After much wrangling, German doctors were being allowed access to him, an associate said.
Navalny, a 44-year-old politician and corruption investigator who is one of Russian President Vladimir Putin's fiercest critics, was admitted to an intensive care unit in a coma in the Siberian city of Omsk on Thursday, following what his supporters are calling a suspected poisoning that they believe was engineered by the Kremlin.
A plane with German specialists and all the necessary equipment landed at Omsk airport on Friday morning, prepared to take Navalny to a top clinic in Berlin. But doctors at the hospital said his condition was too unstable to transport him.

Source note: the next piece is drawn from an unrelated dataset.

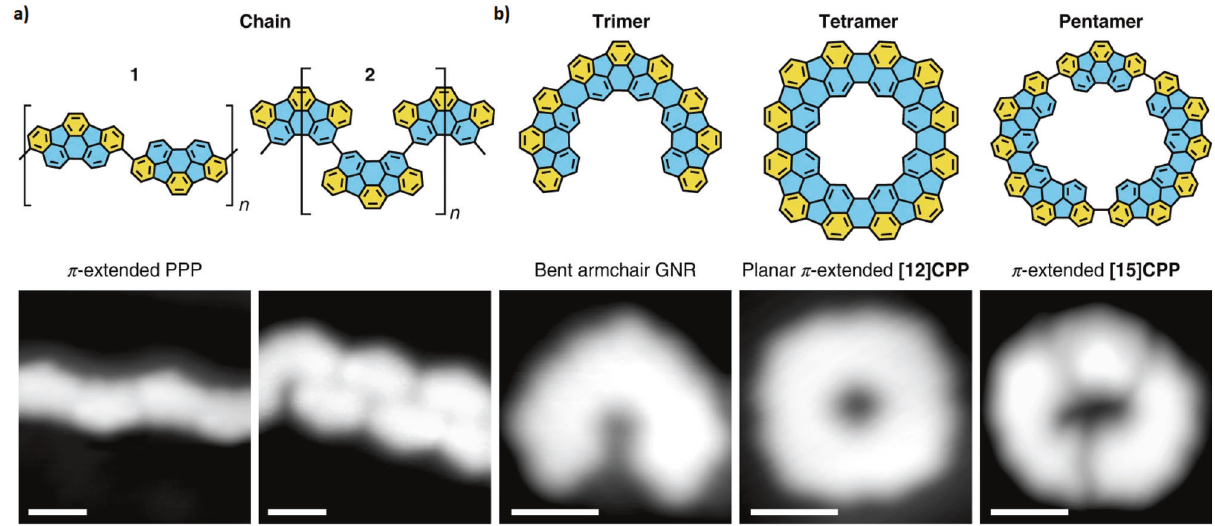
Fig. 1 Atomically precise carbon nanostructures formed by Ullmann-type coupling of dibrominated indacenopicene precursors followed by cyclodehydrogenation on Au(111). Trans coupling leads to π -extended polyparaphenylene chains ( a ), while cis coupling affords bent armchair graphene nanoribbons (trimers), planar π -extended [12]CPPs (tetramers) and π -extended [15]CPP (pentamers) ( b ). Micrographs are high-resolution scanning tunneling microscopy images, with scale bars 1 nm. Reprinted by permission from Springer Nature: Nat. Chem., copyright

Navalny's supporters denounced the medical verdict as a ploy by the authorities to stall and wait until the suspected poison no longer is traceable in his system. But a chief doctor in Omsk said the physicians who are treating Navalny didn't believe the patient suffered from poisoning.
Kremlin spokesman Dmitry Peskov said he wasn't aware of any instructions to stop the transfer and that it was purely a medical decision that doctors made based on Navalny's condition.
It may pose a threat to his health, Peskov said.
Leonid Volkov, a close associated of Navalny, said Friday that German doctors now have access to him.
The German doctors who came on this flight, from Nuremberg, who were refused to get access to this patient finally just got access to him several minutes ago, Volkov said during a news conference in Berlin.
Volkov said even though that was good news, Navalny's family and allies were still lacking any reliable independent data on his condition and were standing by their demand that he needs to be brought to Germany for examination.
We are still very far away from having this situation resolved, he said.
Navalny fell ill on a flight back to Moscow from the Siberian city of Tomsk on Thursday and was taken to the hospital after the plane made an emergency landing in Omsk.
His team made arrangements to transfer him to Charit, a clinic in Berlin that has a history of treating famous foreign leaders or dissidents and insisted that the transfer is paramount to saving the politician's life.
The ban on transferring Navalny is needed to stall and wait until the poison in his body can no longer be traced. Yet every hour of stalling creates a threat to his life, Yarmysh tweeted.